Vous affirmez que Carlos Gardel est né à Toulouse ?

Oui, il est né, de père inconnu, à l'hospice de la Grave le 11 décembre 1890, deux ans après que la maternité a été créée, comme Monique Ruffié l'a prouvé. Sa mère, Marie-Berthe Gardes, de famille toulousaine connue, est sortie avec lui le 26 décembre après être restée à l'hospice plusieurs semaines et a regagné la maison familiale (qui n'est donc pas la maison natale de Carlos Gardel) au 4, rue du Canon d'Arcole (à deux pas de celle de Claude Nougaro, autre gloire musicale toulousaine-NDLR).

L'Uruguay affirme pourtant que Carlos Gardel est né dans ce pays d'Amérique du sud ?
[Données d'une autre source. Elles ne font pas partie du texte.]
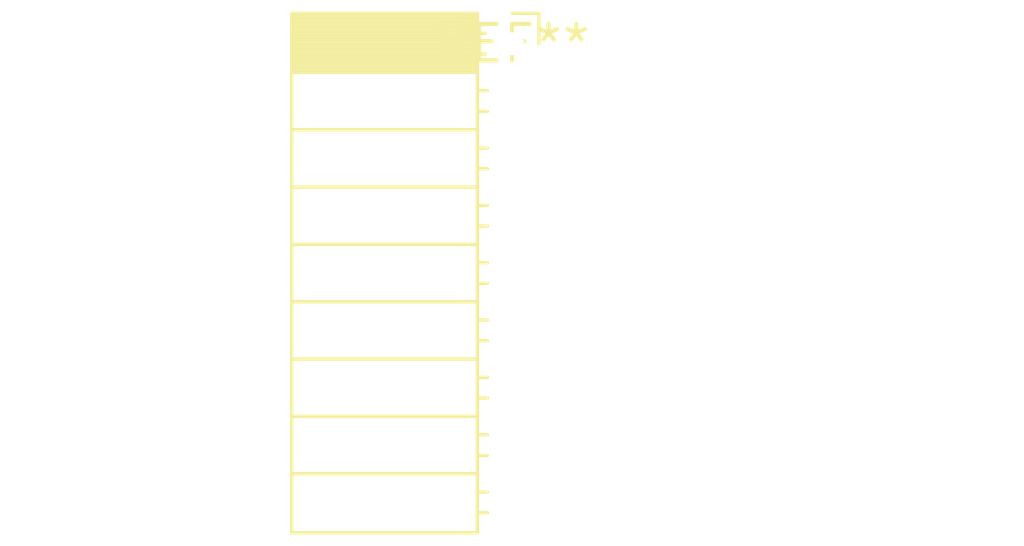
<source format=kicad_pcb>
(kicad_pcb (version 20240108) (generator pcbnew)

  (general
    (thickness 1.6)
  )

  (paper "A4")
  (layers
    (0 "F.Cu" signal)
    (31 "B.Cu" signal)
    (32 "B.Adhes" user "B.Adhesive")
    (33 "F.Adhes" user "F.Adhesive")
    (34 "B.Paste" user)
    (35 "F.Paste" user)
    (36 "B.SilkS" user "B.Silkscreen")
    (37 "F.SilkS" user "F.Silkscreen")
    (38 "B.Mask" user)
    (39 "F.Mask" user)
    (40 "Dwgs.User" user "User.Drawings")
    (41 "Cmts.User" user "User.Comments")
    (42 "Eco1.User" user "User.Eco1")
    (43 "Eco2.User" user "User.Eco2")
    (44 "Edge.Cuts" user)
    (45 "Margin" user)
    (46 "B.CrtYd" user "B.Courtyard")
    (47 "F.CrtYd" user "F.Courtyard")
    (48 "B.Fab" user)
    (49 "F.Fab" user)
    (50 "User.1" user)
    (51 "User.2" user)
    (52 "User.3" user)
    (53 "User.4" user)
    (54 "User.5" user)
    (55 "User.6" user)
    (56 "User.7" user)
    (57 "User.8" user)
    (58 "User.9" user)
  )

  (setup
    (pad_to_mask_clearance 0)
    (pcbplotparams
      (layerselection 0x00010fc_ffffffff)
      (plot_on_all_layers_selection 0x0000000_00000000)
      (disableapertmacros false)
      (usegerberextensions false)
      (usegerberattributes false)
      (usegerberadvancedattributes false)
      (creategerberjobfile false)
      (dashed_line_dash_ratio 12.000000)
      (dashed_line_gap_ratio 3.000000)
      (svgprecision 4)
      (plotframeref false)
      (viasonmask false)
      (mode 1)
      (useauxorigin false)
      (hpglpennumber 1)
      (hpglpenspeed 20)
      (hpglpendiameter 15.000000)
      (dxfpolygonmode false)
      (dxfimperialunits false)
      (dxfusepcbnewfont false)
      (psnegative false)
      (psa4output false)
      (plotreference false)
      (plotvalue false)
      (plotinvisibletext false)
      (sketchpadsonfab false)
      (subtractmaskfromsilk false)
      (outputformat 1)
      (mirror false)
      (drillshape 1)
      (scaleselection 1)
      (outputdirectory "")
    )
  )

  (net 0 "")

  (footprint "PinSocket_1x09_P2.00mm_Horizontal" (layer "F.Cu") (at 0 0))

)

</source>
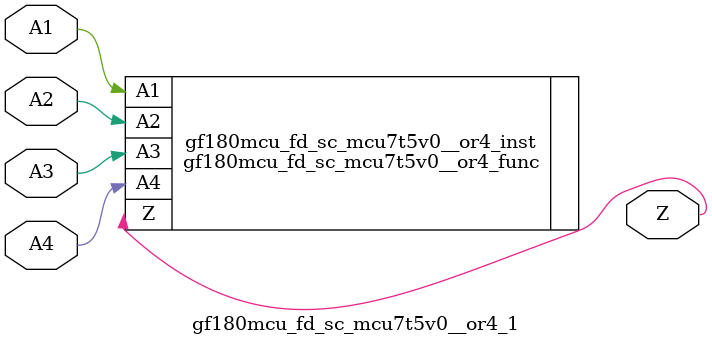
<source format=v>

`ifndef GF180MCU_FD_SC_MCU7T5V0__OR4_1_V
`define GF180MCU_FD_SC_MCU7T5V0__OR4_1_V

`include "gf180mcu_fd_sc_mcu7t5v0__or4_func.v"

`ifdef USE_POWER_PINS
module gf180mcu_fd_sc_mcu7t5v0__or4_1( A1, A2, A3, A4, Z, VDD, VSS );
inout VDD, VSS;
`else // If not USE_POWER_PINS
module gf180mcu_fd_sc_mcu7t5v0__or4_1( A1, A2, A3, A4, Z );
`endif // If not USE_POWER_PINS
input A1, A2, A3, A4;
output Z;

`ifdef USE_POWER_PINS
  gf180mcu_fd_sc_mcu7t5v0__or4_func gf180mcu_fd_sc_mcu7t5v0__or4_inst(.A1(A1),.A2(A2),.A3(A3),.A4(A4),.Z(Z),.VDD(VDD),.VSS(VSS));
`else // If not USE_POWER_PINS
  gf180mcu_fd_sc_mcu7t5v0__or4_func gf180mcu_fd_sc_mcu7t5v0__or4_inst(.A1(A1),.A2(A2),.A3(A3),.A4(A4),.Z(Z));
`endif // If not USE_POWER_PINS

`ifndef FUNCTIONAL
	// spec_gates_begin


	// spec_gates_end



   specify

	// specify_block_begin

	// comb arc A1 --> Z
	 (A1 => Z) = (1.0,1.0);

	// comb arc A2 --> Z
	 (A2 => Z) = (1.0,1.0);

	// comb arc A3 --> Z
	 (A3 => Z) = (1.0,1.0);

	// comb arc A4 --> Z
	 (A4 => Z) = (1.0,1.0);

	// specify_block_end

   endspecify

   `endif

endmodule
`endif // GF180MCU_FD_SC_MCU7T5V0__OR4_1_V

</source>
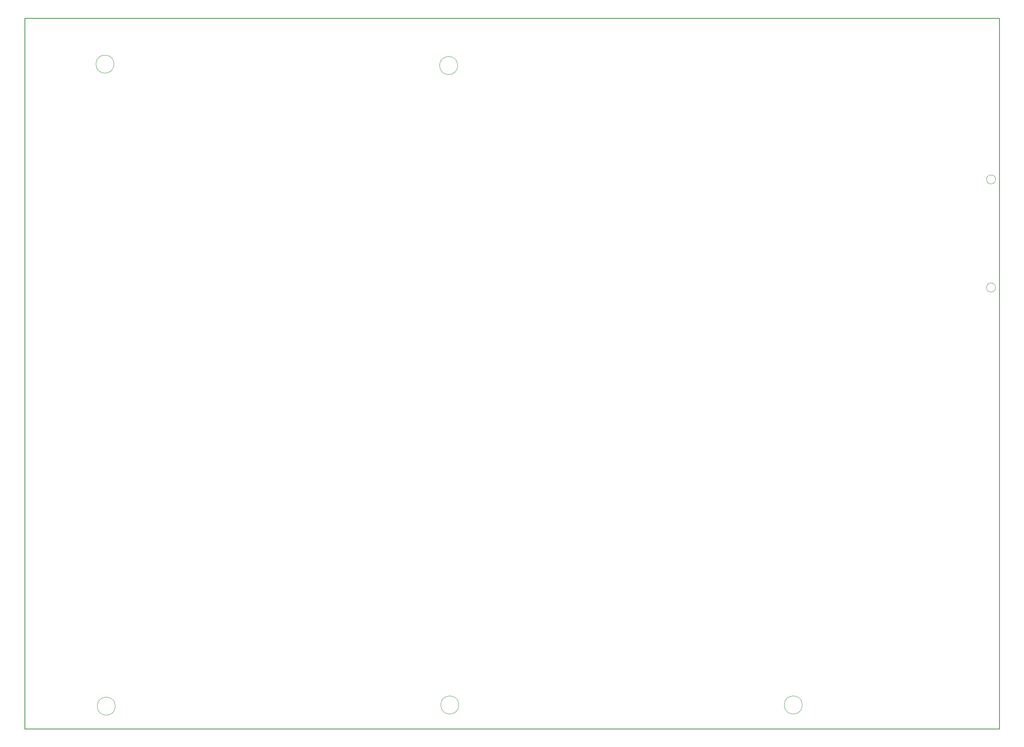
<source format=gbr>
%TF.GenerationSoftware,KiCad,Pcbnew,7.0.5*%
%TF.CreationDate,2023-08-20T22:51:28-05:00*%
%TF.ProjectId,ibm5161-backplane,69626d35-3136-4312-9d62-61636b706c61,rev?*%
%TF.SameCoordinates,Original*%
%TF.FileFunction,Profile,NP*%
%FSLAX46Y46*%
G04 Gerber Fmt 4.6, Leading zero omitted, Abs format (unit mm)*
G04 Created by KiCad (PCBNEW 7.0.5) date 2023-08-20 22:51:28*
%MOMM*%
%LPD*%
G01*
G04 APERTURE LIST*
%TA.AperFunction,Profile*%
%ADD10C,0.100000*%
%TD*%
%TA.AperFunction,Profile*%
%ADD11C,0.150000*%
%TD*%
%TA.AperFunction,Profile*%
%ADD12C,0.050000*%
%TD*%
G04 APERTURE END LIST*
D10*
X201882000Y-170386000D02*
G75*
G03*
X201882000Y-170386000I-2000000J0D01*
G01*
X125682000Y-28908000D02*
G75*
G03*
X125682000Y-28908000I-2000000J0D01*
G01*
X125936000Y-170386000D02*
G75*
G03*
X125936000Y-170386000I-2000000J0D01*
G01*
X49990000Y-170640000D02*
G75*
G03*
X49990000Y-170640000I-2000000J0D01*
G01*
X49704000Y-28597900D02*
G75*
G03*
X49704000Y-28597900I-2000000J0D01*
G01*
D11*
X29963200Y-18440000D02*
X245456800Y-18440000D01*
X245456800Y-175666000D01*
X29963200Y-175666000D01*
X29963200Y-18440000D01*
D12*
%TO.C,P1*%
X244608000Y-54096000D02*
G75*
G03*
X244608000Y-54096000I-1000000J0D01*
G01*
%TO.C,P2*%
X244608000Y-78018000D02*
G75*
G03*
X244608000Y-78018000I-1000000J0D01*
G01*
%TD*%
M02*

</source>
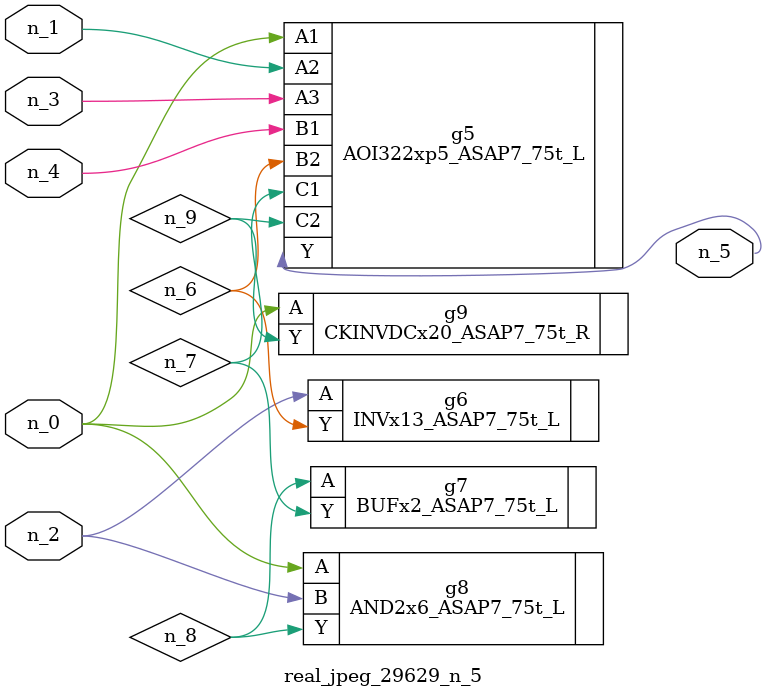
<source format=v>
module real_jpeg_29629_n_5 (n_4, n_0, n_1, n_2, n_3, n_5);

input n_4;
input n_0;
input n_1;
input n_2;
input n_3;

output n_5;

wire n_8;
wire n_6;
wire n_7;
wire n_9;

AOI322xp5_ASAP7_75t_L g5 ( 
.A1(n_0),
.A2(n_1),
.A3(n_3),
.B1(n_4),
.B2(n_6),
.C1(n_7),
.C2(n_9),
.Y(n_5)
);

AND2x6_ASAP7_75t_L g8 ( 
.A(n_0),
.B(n_2),
.Y(n_8)
);

CKINVDCx20_ASAP7_75t_R g9 ( 
.A(n_0),
.Y(n_9)
);

INVx13_ASAP7_75t_L g6 ( 
.A(n_2),
.Y(n_6)
);

BUFx2_ASAP7_75t_L g7 ( 
.A(n_8),
.Y(n_7)
);


endmodule
</source>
Si Julio Navarro me montre les preuves, je ne dis pas non. Mais deux documents argentins prouvent que Charles Romuald Gardes et Carlos Gardel ne sont qu'une seule et même personne. Une fiche de la police de Buenos Aires du 12 septembre 1904 sur Carlos Gardez, Français âgé de 14 ans, né a Tolosa, fils de Berta Gardes et qui habite calle Uruguay, 162, comporte, au bas de la feuille, les empreintes digitales des cinq doigts de la main droite. Les mêmes que celles présentes sur un passeport de Carlos Gardel de 1923. Charles Gardes a opté pour son nom d'artiste, Carlos Gardel, et pour la nationalité argentine, afin de pouvoir voyager sans problème en Europe et en France. Dans son testament, déposé dans un coffre de la Boston Bank à Buenos Aires et découvert après sa mort en avion, il revendique sa naissance française.

Des preuves irréfutables

Georges Galopa est vice président de l'association Carlos Gardel de Toulouse et a participé à la récente exposition sur Carlos Gardel à la Médiathèque de Toulouse. Il produit non seulement les actes d'état-civil français attestant de la naissance de Charles Romuald Gardes à Toulouse (ci-contre) mais aussi des documents argentins prouvant que celui-ci est bien Carlos Gardel, l'inventeur argentin du tango (le passeport de 1923, ci-dessus, et la fiche de police de 1904, ci-contre en haut). à propos des empreintes digitales identiques relevées à 19 ans de différence sur les deux documents, le biographe de Carlos Gardel affirme : « Tout cela est bien expliqué dans l'étude faite par deux scientifiques : les docteurs Raúl Osvaldo Torre et Juan José Fenoglio qui l'ont publié dans le livre : « Investigación criminalística sobre Carlos Gardel ». De plus, dans la description anatomique figurent des détails concernant des cicatrices au niveau de l'oreille droite qui sont citées par sa mère sur une demande de recherche de personne (son fils) lorsqu'il avait 20 ans ».

Georges Galopa est avec Monique Ruffié de Toulouse et l'Argentin Juan Carlos Esteban le co-auteur de deux livres sur Carlos Gardel : « Carlos Gardel ses antécédents français » (publié en Espagnol et en Français et « Carlos Gardel : controversia y punto final ».